Data
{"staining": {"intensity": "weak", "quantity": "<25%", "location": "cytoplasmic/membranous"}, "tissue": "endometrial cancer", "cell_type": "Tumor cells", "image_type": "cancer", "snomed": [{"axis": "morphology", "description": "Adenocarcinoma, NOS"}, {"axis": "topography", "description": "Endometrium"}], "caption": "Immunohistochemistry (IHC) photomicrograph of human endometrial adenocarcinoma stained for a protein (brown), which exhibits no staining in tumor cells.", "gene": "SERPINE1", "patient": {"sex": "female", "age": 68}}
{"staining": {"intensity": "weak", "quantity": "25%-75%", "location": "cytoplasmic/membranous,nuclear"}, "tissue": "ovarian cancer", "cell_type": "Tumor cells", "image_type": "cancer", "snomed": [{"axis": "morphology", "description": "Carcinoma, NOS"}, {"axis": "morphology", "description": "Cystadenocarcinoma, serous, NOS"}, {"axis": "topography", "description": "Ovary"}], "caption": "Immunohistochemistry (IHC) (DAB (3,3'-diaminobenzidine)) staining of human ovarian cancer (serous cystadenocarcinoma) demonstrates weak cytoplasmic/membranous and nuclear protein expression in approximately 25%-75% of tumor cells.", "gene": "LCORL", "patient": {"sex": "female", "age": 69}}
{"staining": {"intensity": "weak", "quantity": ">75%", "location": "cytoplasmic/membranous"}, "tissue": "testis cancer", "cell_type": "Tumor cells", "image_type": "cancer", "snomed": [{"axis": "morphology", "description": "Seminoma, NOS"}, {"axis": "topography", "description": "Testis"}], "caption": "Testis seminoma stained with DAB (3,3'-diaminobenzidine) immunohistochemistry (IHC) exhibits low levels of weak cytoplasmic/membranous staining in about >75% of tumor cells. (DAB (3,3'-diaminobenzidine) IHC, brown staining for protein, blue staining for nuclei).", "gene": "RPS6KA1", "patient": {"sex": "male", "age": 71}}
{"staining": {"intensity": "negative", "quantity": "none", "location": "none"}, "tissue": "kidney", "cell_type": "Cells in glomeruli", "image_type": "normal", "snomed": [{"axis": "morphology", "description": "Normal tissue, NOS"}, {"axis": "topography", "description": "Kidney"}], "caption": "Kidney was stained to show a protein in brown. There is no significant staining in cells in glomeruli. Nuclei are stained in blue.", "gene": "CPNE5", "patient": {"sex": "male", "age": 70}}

Aim of the exercise
Note every line above where the string "stained" shows up, and copy those lines.

Answer box
{"staining": {"intensity": "weak", "quantity": "<25%", "location": "cytoplasmic/membranous"}, "tissue": "endometrial cancer", "cell_type": "Tumor cells", "image_type": "cancer", "snomed": [{"axis": "morphology", "description": "Adenocarcinoma, NOS"}, {"axis": "topography", "description": "Endometrium"}], "caption": "Immunohistochemistry (IHC) photomicrograph of human endometrial adenocarcinoma stained for a protein (brown), which exhibits no staining in tumor cells.", "gene": "SERPINE1", "patient": {"sex": "female", "age": 68}}
{"staining": {"intensity": "weak", "quantity": ">75%", "location": "cytoplasmic/membranous"}, "tissue": "testis cancer", "cell_type": "Tumor cells", "image_type": "cancer", "snomed": [{"axis": "morphology", "description": "Seminoma, NOS"}, {"axis": "topography", "description": "Testis"}], "caption": "Testis seminoma stained with DAB (3,3'-diaminobenzidine) immunohistochemistry (IHC) exhibits low levels of weak cytoplasmic/membranous staining in about >75% of tumor cells. (DAB (3,3'-diaminobenzidine) IHC, brown staining for protein, blue staining for nuclei).", "gene": "RPS6KA1", "patient": {"sex": "male", "age": 71}}
{"staining": {"intensity": "negative", "quantity": "none", "location": "none"}, "tissue": "kidney", "cell_type": "Cells in glomeruli", "image_type": "normal", "snomed": [{"axis": "morphology", "description": "Normal tissue, NOS"}, {"axis": "topography", "description": "Kidney"}], "caption": "Kidney was stained to show a protein in brown. There is no significant staining in cells in glomeruli. Nuclei are stained in blue.", "gene": "CPNE5", "patient": {"sex": "male", "age": 70}}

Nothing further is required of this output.